Agency employers typically already have systems in place for tracking leave time and for replacing workers when they are on leave resulting in limited to no new administrative costs. However, the bill would involve some small administrative costs for individual household employers who employ domestic workers directly. In order to ensure compliance with the bill, these employers would need to keep written documentation tracking the amount of leave time accrued and taken. Some employers may choose to establish an account to set aside funds each pay period for accrued vacation leave time so that the funds are readily available when the worker uses the leave time. Employers would also incur some administrative costs finding replacements for workers on leave, though employers may already incur some of these costs to the extent that domestic workers currently take unpaid leave.

Impact on Employment

The increase in cost to employers associated with complying with these provisions is similar in scope to the employer cost for a typical minimum wage increase. Research has shown that minimum wage increases on this scale or greater have minimal or no impact on employment. For example, a study by Michael Reich and colleagues found that employment growth was not affected by implementation of a citywide minimum wage in San Francisco, which was set nearly 26 percent higher than the California minimum wage.[9] Studies on increases in the California minimum wage ranging from 9 percent to 35 percent in 1988, 1996-1998 and 2001 found no measurable effect on employment.[10] Additionally, research suggests that requiring overtime pay could increase employment as employers would spread out hours among a larger pool of workers.[11] The workers’ compensation provision in the bill may result in a shift to hiring through agencies for short-term and low-hour projects by renters who currently do not have renters’ insurance.

Endnotes

[1] Employer payroll taxes of 11.05 percent include 6.2 percent Social Security taxes, 1.45 percent Medicare taxes and 3.4 percent for unemployment insurance (the rate for new employers).

[2] Golden, Lonnie, and Helene Jorgensen, “Time after time: Mandatory overtime in the U.S. economy.” Briefing Paper Number 20, Washington, DC: Economic Policy Institute (2002).

[3] Dembe, Allard.E., J. Bianca Erickson, Rachel G. Delbos and Seven M. Banks, “The impact of overtime and long work hours on occupational injuries and illnesses: new evidence from the United States,” Journal of Occupational and Environmental Medicine Volume 62, Number 9 (2005): 588-97.

[4] Golden and Jorgensen 2002. Dembe et al 2005.

[5] Hamermesh, Daniel S. and Stephen J. Trejo 2000. “The Demand for Hours of Labor: Direct Evidence from California.” Review of Economics and Statistics Volume 82, Number 1: 38-47. Buchmueller, Thomas and Sarah Senesky 2002. “The Effect of California’s Daily Overtime Law on Hours of Work: A Re-examination.,” Working Paper, UC Irvine.

[6] California Labor Code Section 3352(h)

[7] Gaydos, Megan, Hoover C, Lynch JE, Weintraub JM, Bhatia, R. “A Health Impact Assessment of AB 889, the California Domestic Work Employee Equality, Fairness, and Dignity Act of 2011: Draft for public review.” San Francisco Department of Public Health, March 2011.
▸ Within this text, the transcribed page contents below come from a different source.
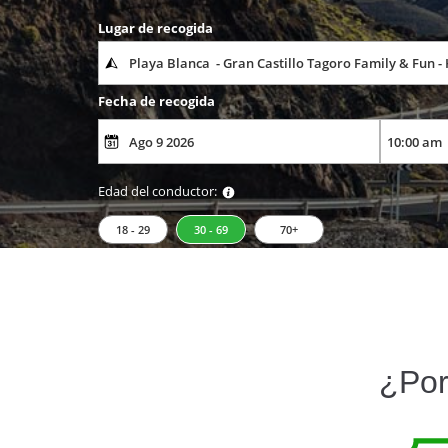
Lugar de recogida
Fecha de recogida
Edad del conductor:
18 - 29
30 - 69
70+
¿Por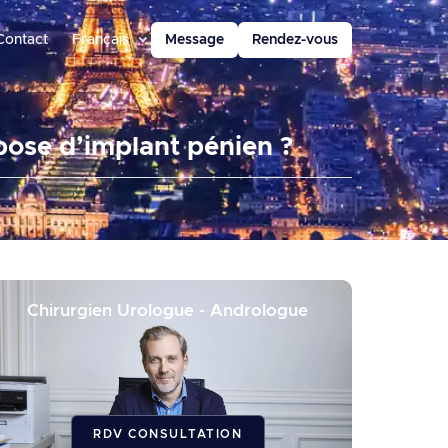
Contact
Français
Message
Rendez-vous
pose d’implant pénien ?
Chirurgien Urologue - Andrologue
RDV CONSULTATION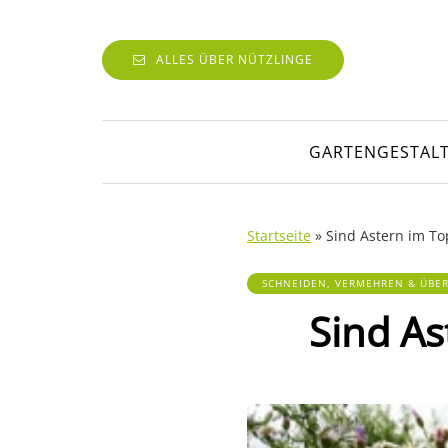
ALLES ÜBER NÜTZLINGE
GARTENGESTAL
Startseite
»
Sind Astern im To
SCHNEIDEN, VERMEHREN & ÜBE
Sind As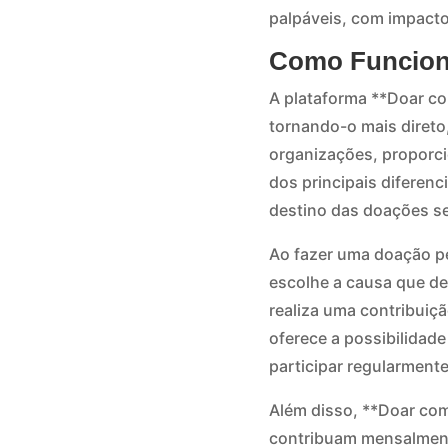
palpáveis, com impacto
Como Funcion
A plataforma **Doar com
tornando-o mais direto,
organizações, proporci
dos principais diferenc
destino das doações se
Ao fazer uma doação pe
escolhe a causa que des
realiza uma contribuiç
oferece a possibilidad
participar regularmente
Além disso, **Doar com
contribuam mensalment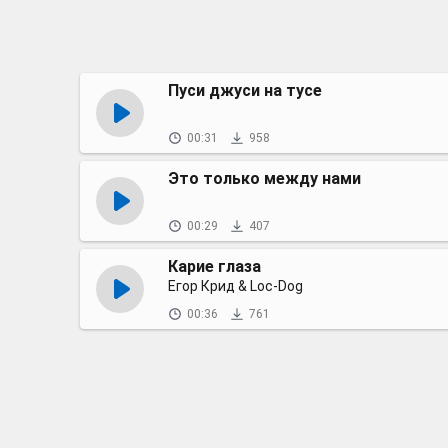
Пуси джуси на тусе
00:31
958
Это только между нами
00:29
407
Карие глаза
Егор Крид & Loc-Dog
00:36
761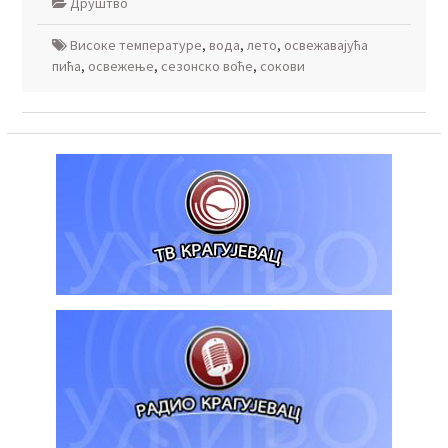
Друштво
Високе температуре
,
вода
,
лето
,
освежавајућа
пића
,
освежење
,
сезонско воће
,
сокови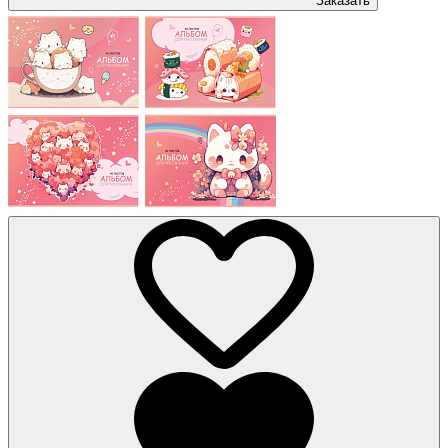
Заказать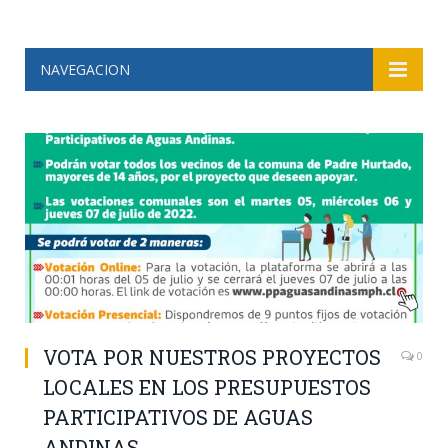
NAVEGACION
VOTA POR NUESTROS PROYECTOS
0
LOCALES EN LOS PRESUPUESTOS
PARTICIPATIVOS DE AGUAS
ANDINAS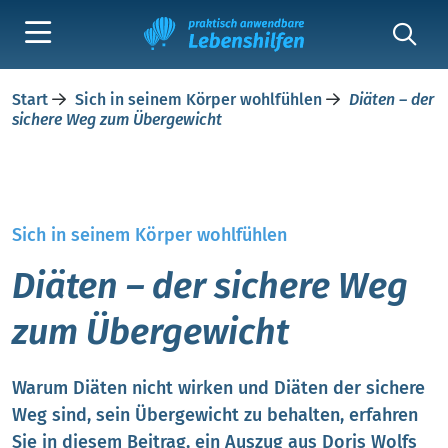
Start
Sich in seinem Körper wohlfühlen
Diäten – der
sichere Weg zum Übergewicht
Sich in seinem Körper wohlfühlen
Diäten – der sichere Weg
zum Übergewicht
Warum Diäten nicht wirken und Diäten der sichere
Weg sind, sein Übergewicht zu behalten, erfahren
Sie in diesem Beitrag, ein Auszug aus Doris Wolfs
[8] California Insurance Code Section 11590.

[9] Michael Reich, Arindrajit Dube and Suresh Naidu, “Economics of Citywide Minimum Wages: The San Francisco Model,” UC Berkeley Institute of Industrial Relations Policy Brief, September 2005.

[10] David Card, “Do Minimum Wages Reduce Employment? A Case Study of California, 1987- 1989,” Industrial and Labor Relations Review Volume 46: 22-37 (1992). Michael Reich and Peter Hall, “A Small Raise for the Bottom,” in P. Ong and J. Lincoln eds. The State of California Labor, Institute of Industrial Relations Press (2001). Jeffrey Woods, “Minimum Wages: the Economic Impact of the 2001 California Minimum Wage Increase,” Research Report 2002-1, Division of Labor Statistics and Research, Department of Industrial Relations (2002).

[11] Hamermesh and Trejo 2000. Buchmueller et al. 2002.